SOURCE MATERIAL:

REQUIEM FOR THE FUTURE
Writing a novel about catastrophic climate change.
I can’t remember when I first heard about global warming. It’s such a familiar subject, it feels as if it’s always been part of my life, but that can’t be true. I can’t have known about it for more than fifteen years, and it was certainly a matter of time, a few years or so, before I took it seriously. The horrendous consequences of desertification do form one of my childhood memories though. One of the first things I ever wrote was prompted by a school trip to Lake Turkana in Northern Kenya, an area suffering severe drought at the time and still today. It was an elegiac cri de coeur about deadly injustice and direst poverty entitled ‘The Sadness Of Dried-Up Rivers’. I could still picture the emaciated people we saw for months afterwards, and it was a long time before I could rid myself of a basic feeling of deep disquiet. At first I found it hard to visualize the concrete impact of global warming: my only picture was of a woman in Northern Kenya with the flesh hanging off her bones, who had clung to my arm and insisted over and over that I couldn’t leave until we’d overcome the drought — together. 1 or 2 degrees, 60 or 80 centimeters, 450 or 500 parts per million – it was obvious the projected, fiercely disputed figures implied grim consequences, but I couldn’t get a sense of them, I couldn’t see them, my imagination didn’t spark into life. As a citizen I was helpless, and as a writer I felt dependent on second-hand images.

---

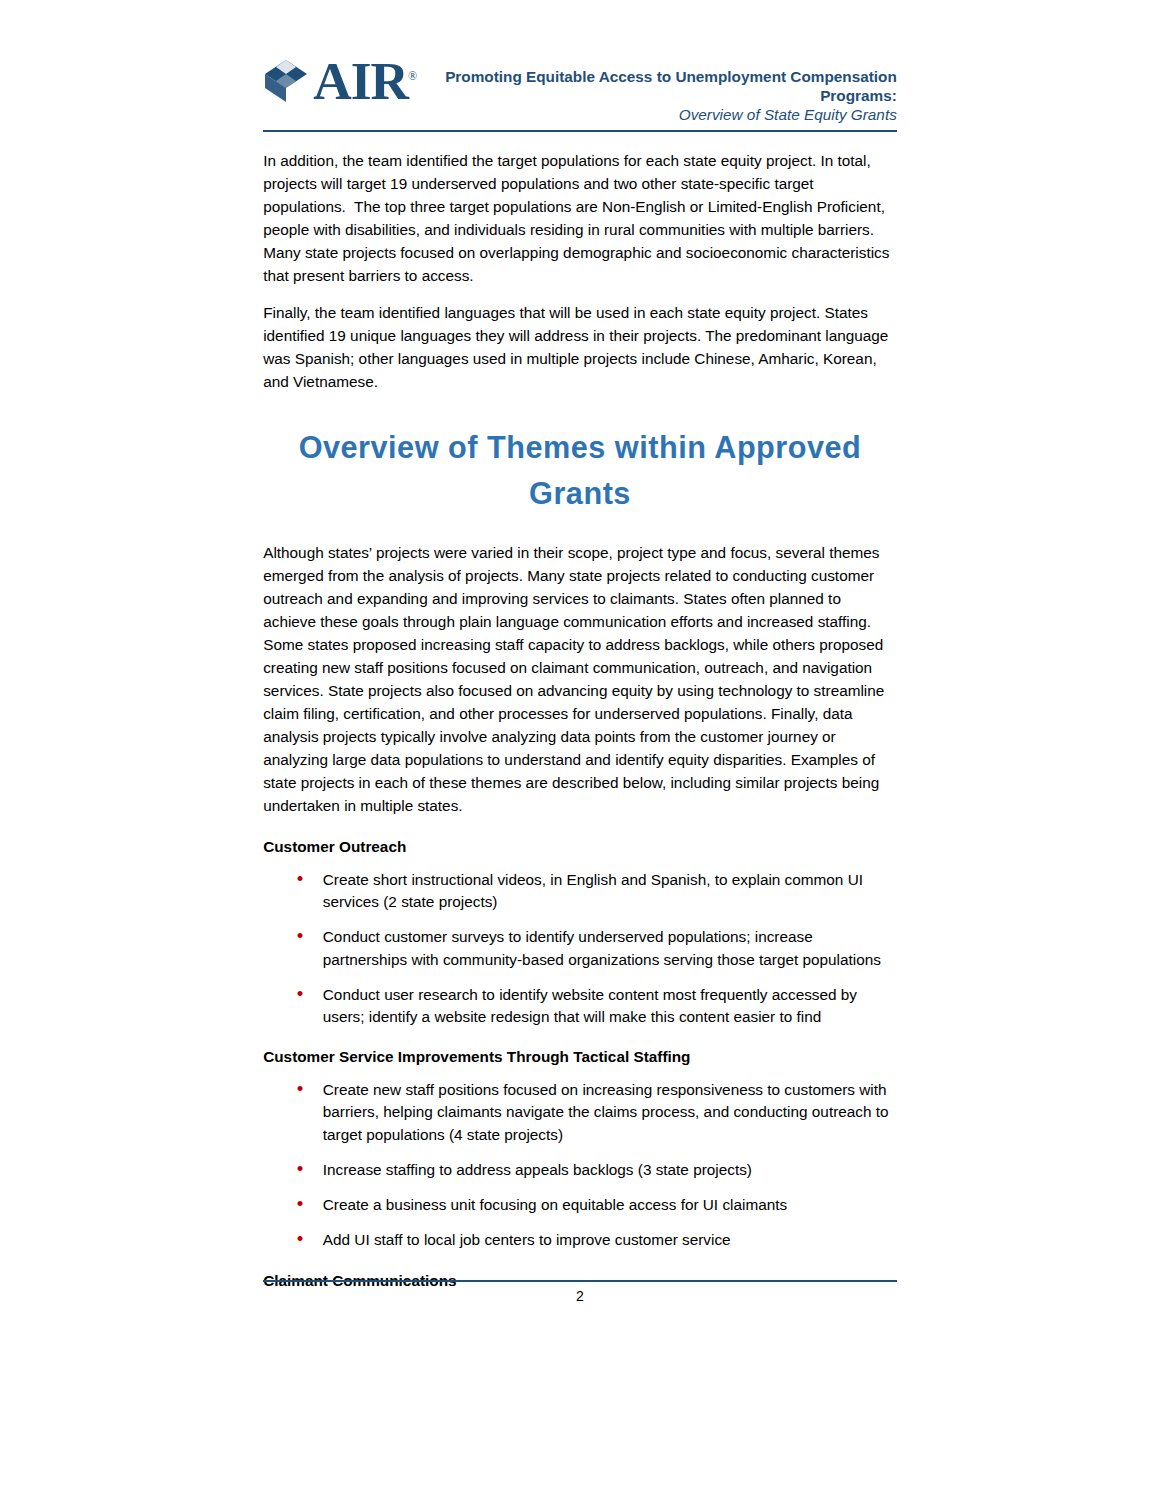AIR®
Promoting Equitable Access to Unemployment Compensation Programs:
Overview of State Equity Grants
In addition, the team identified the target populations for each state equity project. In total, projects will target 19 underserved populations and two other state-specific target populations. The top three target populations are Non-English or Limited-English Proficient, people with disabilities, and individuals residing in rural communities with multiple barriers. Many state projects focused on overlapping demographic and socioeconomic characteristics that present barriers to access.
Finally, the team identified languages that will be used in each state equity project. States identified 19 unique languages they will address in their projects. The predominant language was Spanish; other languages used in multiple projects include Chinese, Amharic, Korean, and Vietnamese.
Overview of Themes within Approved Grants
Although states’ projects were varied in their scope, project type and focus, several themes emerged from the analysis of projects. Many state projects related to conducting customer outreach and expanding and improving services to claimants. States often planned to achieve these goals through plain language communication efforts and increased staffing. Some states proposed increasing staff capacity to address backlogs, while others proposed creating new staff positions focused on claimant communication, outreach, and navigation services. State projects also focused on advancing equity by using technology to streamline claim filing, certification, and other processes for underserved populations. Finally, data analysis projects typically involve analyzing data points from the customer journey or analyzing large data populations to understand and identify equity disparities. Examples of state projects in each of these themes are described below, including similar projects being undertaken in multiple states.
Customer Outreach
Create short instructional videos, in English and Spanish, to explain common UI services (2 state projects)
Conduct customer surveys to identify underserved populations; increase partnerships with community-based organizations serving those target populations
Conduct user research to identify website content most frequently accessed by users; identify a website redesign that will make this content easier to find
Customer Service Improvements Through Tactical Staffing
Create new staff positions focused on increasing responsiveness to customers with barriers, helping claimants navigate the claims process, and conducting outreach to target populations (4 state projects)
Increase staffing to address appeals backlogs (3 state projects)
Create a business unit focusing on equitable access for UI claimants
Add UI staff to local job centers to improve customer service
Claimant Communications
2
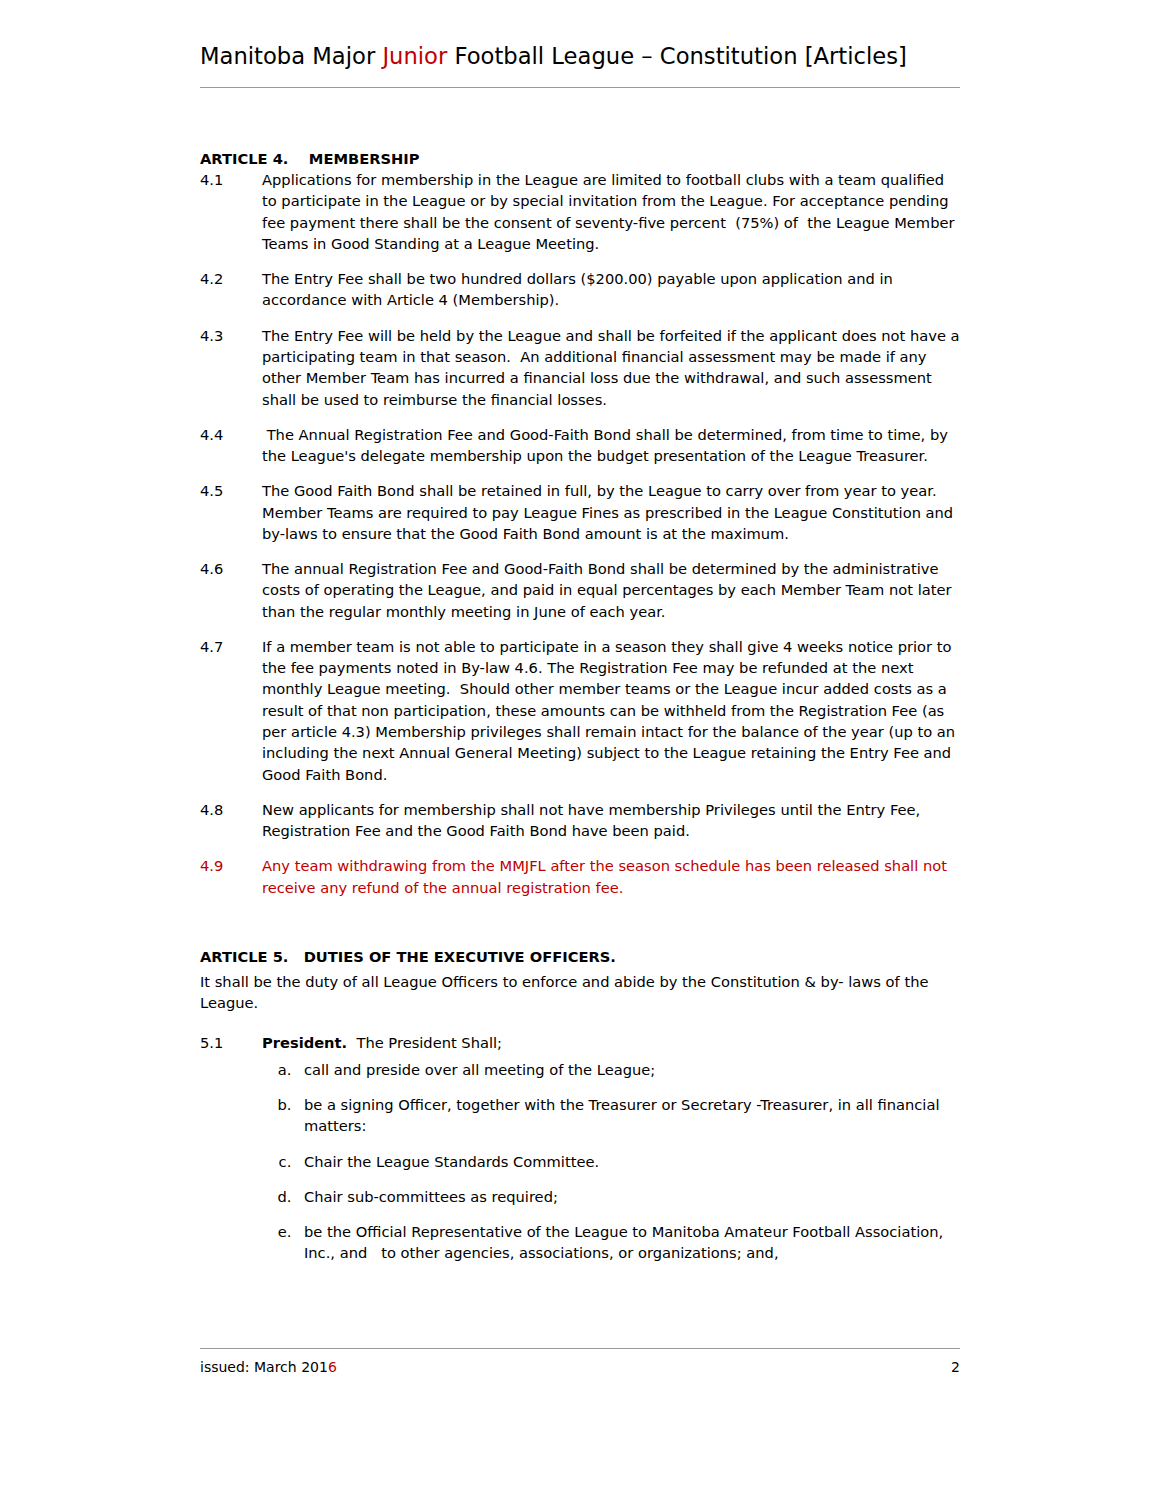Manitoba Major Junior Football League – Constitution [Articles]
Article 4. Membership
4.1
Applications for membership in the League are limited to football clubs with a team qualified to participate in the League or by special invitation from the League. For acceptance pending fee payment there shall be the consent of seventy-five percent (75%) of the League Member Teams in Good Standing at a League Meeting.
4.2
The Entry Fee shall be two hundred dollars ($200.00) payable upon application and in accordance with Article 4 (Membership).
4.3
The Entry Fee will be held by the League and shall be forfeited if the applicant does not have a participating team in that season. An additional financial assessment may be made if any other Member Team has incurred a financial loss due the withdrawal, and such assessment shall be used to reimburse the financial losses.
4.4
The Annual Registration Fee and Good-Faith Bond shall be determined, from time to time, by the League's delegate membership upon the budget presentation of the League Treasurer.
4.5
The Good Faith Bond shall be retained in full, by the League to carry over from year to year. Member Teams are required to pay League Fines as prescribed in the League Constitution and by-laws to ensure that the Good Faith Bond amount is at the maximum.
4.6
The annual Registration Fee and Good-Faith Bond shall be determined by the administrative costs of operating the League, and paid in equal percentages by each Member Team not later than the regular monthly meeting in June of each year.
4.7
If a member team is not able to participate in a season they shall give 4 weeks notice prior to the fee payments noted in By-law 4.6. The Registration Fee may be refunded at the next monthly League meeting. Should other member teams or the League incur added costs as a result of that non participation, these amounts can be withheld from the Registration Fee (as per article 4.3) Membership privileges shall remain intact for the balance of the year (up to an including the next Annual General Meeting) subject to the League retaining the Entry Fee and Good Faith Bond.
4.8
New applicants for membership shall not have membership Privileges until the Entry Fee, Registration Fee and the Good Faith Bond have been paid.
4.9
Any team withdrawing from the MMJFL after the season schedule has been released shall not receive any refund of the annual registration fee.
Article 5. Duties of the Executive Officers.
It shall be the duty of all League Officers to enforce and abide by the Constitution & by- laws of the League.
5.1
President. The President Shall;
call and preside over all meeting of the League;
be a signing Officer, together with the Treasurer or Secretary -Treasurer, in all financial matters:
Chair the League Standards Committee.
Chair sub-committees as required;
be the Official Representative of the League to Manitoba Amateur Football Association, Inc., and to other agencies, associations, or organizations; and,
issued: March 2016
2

WHAT THIS TASK INVOLVES:
Search the data above for the word "Grants". Copy each line it is in.

OUTPUT FOR THIS EXERCISE:
Overview of State Equity Grants
Overview of Themes within Approved Grants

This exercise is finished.